The bees are happy and buzzing at their new home now, though. The 4-H club used a $1,500 grant from several years ago to build a tall fenced-in square for the hive to reside. Two new garden beds also were installed. Other 4-H members and community members interested in the project showed up to help out.

The hive is made up of 10 frames and a super, which is a section of the hive where the excess story will go when there’s an excess. The queen bee is stuck inside a sugar-coated cage that the bees will eventually eat through over the coming days. The idea was to give the bees time to acclimate to the queen and vice versa. When the sugar cage is no more, the queen will join the 10,000-plus bees at their hive.
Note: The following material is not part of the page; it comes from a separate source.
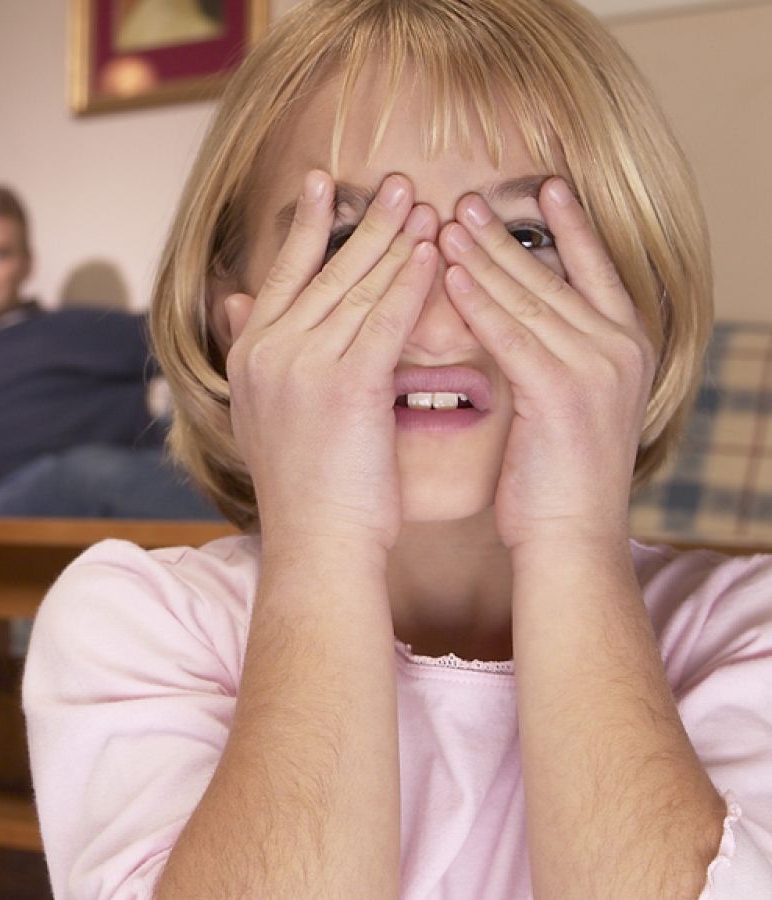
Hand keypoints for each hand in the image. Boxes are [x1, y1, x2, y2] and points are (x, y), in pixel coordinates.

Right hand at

When you look through the observation window in the fenced-in area, you will see a white box with bees. You’ll likely see bees flying over the fence to the nearby flowers, too. The queen and bees always are busy inside building the hive, and as the process continues, the bees will begin to form honey.

“It takes seven to eight pounds of honey to make one pound of beeswax,” Sieruta said. “They’ll have a strong hive in about a day and a half and in about two days, a good nectar flow will begin for the hive, and...honey comes after that.”

The Stingers encourage anyone and everyone to go to the library to check out their installation. It’s on the back of the library, and not visible from the main road.